» **TEXT FOR ANALYSIS**:
.....
Regarding ICIs, ipilimumab-mediated CTLA-4 blockade promotes immune cells metabolic fitness and infiltration. Moreover, ipilimumab treatment induces the functional destabilization of tumor-infiltrating Tregs by impairing cell glycolysis and CD28 signaling (231). It has been reported that anti-CTLA-4 monotherapy produces durable responses in many cancers, mainly in melanoma (232). However, combining anti-CTLA-4 antibodies with other therapeutic strategies, such as chemotherapy or radiotherapy, increases their efficacy (233236). In fact, the modulation of TME by propranolol increases tumor T cell infiltration and the efficacy of anti-CTLA-4 treatment (237).

Research is still in progress to enhance anti-CTLA-4 therapy response. Notably, the modulation of the metabolic conditions in the TME may enhance response to ICIs in cancer patients. For instance, PD-1 or CTLA-4 inhibition has been reported to synergize with the blockade of adenosine metabolism to inhibit tumor growth in colon cancer and sarcoma mouse models. Targeting adenosine production by CD73 blockade combined with PD-1 or CTLA-4 inhibition promotes tumor regression in a manner dependent on IFN-γ and CD8+ T cells (203).

LAG-3

LAG-3 expression has been reported to impair the metabolic shift of mouse T cells toward glycolysis, and its deficiency has been shown to augment metabolic fitness by promoting oxygen consumption and glycolytic activity. Conversely, LAG-3 expression in CD4+ T cells impairs mitochondrial biogenesis by altering the AMPK/Sirt-1 pathway, resulting in a diminished proliferation of CD4+ T cells and high IL-7 dependence (238). Similarly, LAG-3 deletion in mouse BMDCs has been reported to increase their glycolytic activity and FAO, which can be counteracted by IL-10. This enhanced metabolic switch in LAG3-/-BMDCs increases their ability to induce Th1-like responses, promoting antitumor immunity (239).
.....
» **REQUIRED ACTION 1**: Duplicate the part of the passage on checkpoint inhibitors and metabolism starting at "Research is still" and ending at "T cells (203).".
» **REQUIRED ACTION 2**:
Answer these questions using the passage on checkpoint inhibitors and metabolism:
(a) In which cancer does anti-CTLA-4 monotherapy mainly produce durable responses?
(b) On what does the tumor regression from CD73 blockade combined with PD-1 or CTLA-4 inhibition depend?
(c) What can counteract the increased glycolytic activity and FAO in mouse BMDCs with LAG-3 deletion?
» **REQUIRED ACTION 3**: Write the next part of the passage on checkpoint inhibitors and metabolism, picking up after its last sentence.
The data that comes after this passage is not needed for the work here.

[Dataset excerpts]
.....
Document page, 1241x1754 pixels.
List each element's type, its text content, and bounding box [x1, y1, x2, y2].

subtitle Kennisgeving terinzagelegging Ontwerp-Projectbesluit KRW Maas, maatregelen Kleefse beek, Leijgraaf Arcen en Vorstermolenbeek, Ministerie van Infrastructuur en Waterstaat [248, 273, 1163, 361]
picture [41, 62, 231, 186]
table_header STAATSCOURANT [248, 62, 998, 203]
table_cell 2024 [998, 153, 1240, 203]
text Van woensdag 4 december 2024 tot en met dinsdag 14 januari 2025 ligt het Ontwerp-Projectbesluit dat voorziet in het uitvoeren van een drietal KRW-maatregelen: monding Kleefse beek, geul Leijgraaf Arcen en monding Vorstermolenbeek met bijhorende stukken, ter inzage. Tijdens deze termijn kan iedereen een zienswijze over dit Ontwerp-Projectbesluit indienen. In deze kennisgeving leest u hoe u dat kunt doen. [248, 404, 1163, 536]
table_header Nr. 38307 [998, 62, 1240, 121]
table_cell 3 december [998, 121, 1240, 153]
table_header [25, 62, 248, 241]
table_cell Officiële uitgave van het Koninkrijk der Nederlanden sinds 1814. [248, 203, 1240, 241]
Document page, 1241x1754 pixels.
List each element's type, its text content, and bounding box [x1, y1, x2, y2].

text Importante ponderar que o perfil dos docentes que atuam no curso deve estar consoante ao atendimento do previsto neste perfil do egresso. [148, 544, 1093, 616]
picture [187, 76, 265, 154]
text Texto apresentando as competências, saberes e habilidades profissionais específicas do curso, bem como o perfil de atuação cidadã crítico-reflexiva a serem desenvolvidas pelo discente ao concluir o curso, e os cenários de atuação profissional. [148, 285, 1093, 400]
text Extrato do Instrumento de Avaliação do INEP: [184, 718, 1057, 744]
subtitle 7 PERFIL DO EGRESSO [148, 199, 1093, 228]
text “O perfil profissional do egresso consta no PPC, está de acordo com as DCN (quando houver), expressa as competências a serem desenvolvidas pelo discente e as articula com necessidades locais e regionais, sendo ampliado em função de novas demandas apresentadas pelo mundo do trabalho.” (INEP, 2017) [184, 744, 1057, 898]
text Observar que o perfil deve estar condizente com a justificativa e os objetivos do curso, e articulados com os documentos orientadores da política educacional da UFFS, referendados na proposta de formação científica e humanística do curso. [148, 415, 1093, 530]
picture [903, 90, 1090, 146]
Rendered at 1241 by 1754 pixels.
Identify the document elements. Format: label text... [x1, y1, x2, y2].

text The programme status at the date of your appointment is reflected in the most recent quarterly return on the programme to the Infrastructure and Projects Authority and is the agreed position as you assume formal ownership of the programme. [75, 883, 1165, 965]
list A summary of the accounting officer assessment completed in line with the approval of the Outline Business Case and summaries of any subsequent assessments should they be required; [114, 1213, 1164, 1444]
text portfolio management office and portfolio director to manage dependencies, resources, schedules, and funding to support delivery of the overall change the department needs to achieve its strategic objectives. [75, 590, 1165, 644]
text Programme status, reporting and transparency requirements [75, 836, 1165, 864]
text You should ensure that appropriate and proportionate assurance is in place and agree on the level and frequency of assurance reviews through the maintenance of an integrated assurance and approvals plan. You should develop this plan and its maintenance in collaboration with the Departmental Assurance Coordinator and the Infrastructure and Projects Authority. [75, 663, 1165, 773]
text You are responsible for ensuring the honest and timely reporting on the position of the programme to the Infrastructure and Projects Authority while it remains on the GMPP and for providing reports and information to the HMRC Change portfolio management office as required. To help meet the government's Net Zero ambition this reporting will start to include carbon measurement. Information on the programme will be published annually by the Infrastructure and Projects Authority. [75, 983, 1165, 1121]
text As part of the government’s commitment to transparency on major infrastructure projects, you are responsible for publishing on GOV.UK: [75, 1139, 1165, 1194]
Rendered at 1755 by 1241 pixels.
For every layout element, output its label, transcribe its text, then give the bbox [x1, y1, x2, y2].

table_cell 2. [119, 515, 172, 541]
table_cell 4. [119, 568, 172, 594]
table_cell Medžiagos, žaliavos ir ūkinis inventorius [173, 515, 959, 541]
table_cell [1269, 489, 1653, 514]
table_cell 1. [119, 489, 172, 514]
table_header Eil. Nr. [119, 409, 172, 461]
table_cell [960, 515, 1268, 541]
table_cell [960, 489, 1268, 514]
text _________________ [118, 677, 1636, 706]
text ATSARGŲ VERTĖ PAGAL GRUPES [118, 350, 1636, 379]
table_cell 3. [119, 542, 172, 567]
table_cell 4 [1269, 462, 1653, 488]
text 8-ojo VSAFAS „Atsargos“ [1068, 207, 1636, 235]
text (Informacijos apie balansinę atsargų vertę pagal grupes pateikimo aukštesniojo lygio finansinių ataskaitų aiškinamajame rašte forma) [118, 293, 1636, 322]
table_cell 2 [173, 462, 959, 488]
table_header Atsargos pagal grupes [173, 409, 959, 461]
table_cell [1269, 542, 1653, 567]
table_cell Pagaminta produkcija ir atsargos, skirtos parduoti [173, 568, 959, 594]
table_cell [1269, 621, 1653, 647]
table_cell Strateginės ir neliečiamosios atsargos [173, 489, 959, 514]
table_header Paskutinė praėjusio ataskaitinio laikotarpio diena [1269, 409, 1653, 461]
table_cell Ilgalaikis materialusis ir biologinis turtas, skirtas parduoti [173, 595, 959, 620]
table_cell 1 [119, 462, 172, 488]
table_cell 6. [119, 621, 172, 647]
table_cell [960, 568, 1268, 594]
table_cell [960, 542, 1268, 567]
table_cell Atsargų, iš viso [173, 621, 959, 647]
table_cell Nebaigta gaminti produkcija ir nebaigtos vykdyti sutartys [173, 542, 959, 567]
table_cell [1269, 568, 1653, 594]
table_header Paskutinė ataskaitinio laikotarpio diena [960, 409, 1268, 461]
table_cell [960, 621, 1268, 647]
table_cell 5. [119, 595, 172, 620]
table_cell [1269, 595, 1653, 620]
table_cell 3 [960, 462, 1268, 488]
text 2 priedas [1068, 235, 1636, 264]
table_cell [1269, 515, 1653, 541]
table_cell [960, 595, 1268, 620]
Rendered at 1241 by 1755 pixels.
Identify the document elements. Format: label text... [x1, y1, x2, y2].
.....
» **FINAL ANSWER 1**:
Research is still in progress to enhance anti-CTLA-4 therapy response. Notably, the modulation of the metabolic conditions in the TME may enhance response to ICIs in cancer patients. For instance, PD-1 or CTLA-4 inhibition has been reported to synergize with the blockade of adenosine metabolism to inhibit tumor growth in colon cancer and sarcoma mouse models. Targeting adenosine production by CD73 blockade combined with PD-1 or CTLA-4 inhibition promotes tumor regression in a manner dependent on IFN-γ and CD8+ T cells (203).

» **FINAL ANSWER 2**:
(a) Melanoma.
(b) IFN-γ and CD8+ T cells.
(c) IL-10.

» **FINAL ANSWER 3**:
TIM-3/Gal-9

In Jurkat T cells, TIM-3 overexpression has been reported to diminish glucose consumption and lactate production. TIM-3 expression downregulates Glut-1, while TIM-3 knockdown has the opposite effect. Interestingly, TIM-3 did not affect glutamine consumption, glutamate release, mitochondrial mass, ROS production, or membrane potential (240). Conversely, in Tregs, TIM-3 induces a metabolic shift from OXPHOS toward glycolysis while decreasing mitochondrial mass and membrane potential. TIM-3 expression in Tregs promotes tumor progression and exhaustion of CD8+ T cells enhancing their suppressive activity and IL-10 production (241).

Regarding myeloid cells, Gal-9 or antibody-mediated TIM-3 stimulation in THP-1 cells has been reported to induce mTOR phosphorylation, HIF-1α expression, as well as enhanced glycolytic activity and VEGF secretion by activating the PLC-1/PI3K/mTOR signaling pathway (242). Conversely, stimulation with a TIM-3 agonist in a mouse macrophage cell line has been reported to inhibit glucose uptake and lactate production by inhibiting HK2 expression, resulting in diminished production of TNF-α and IL-1β (243). As mentioned earlier, macrophages depend on glycolysis to differentiate into the antitumoral M1 phenotype, and TIM-3 expression may prevent M1 differentiation and promote the pro-tumoral M2 phenotype.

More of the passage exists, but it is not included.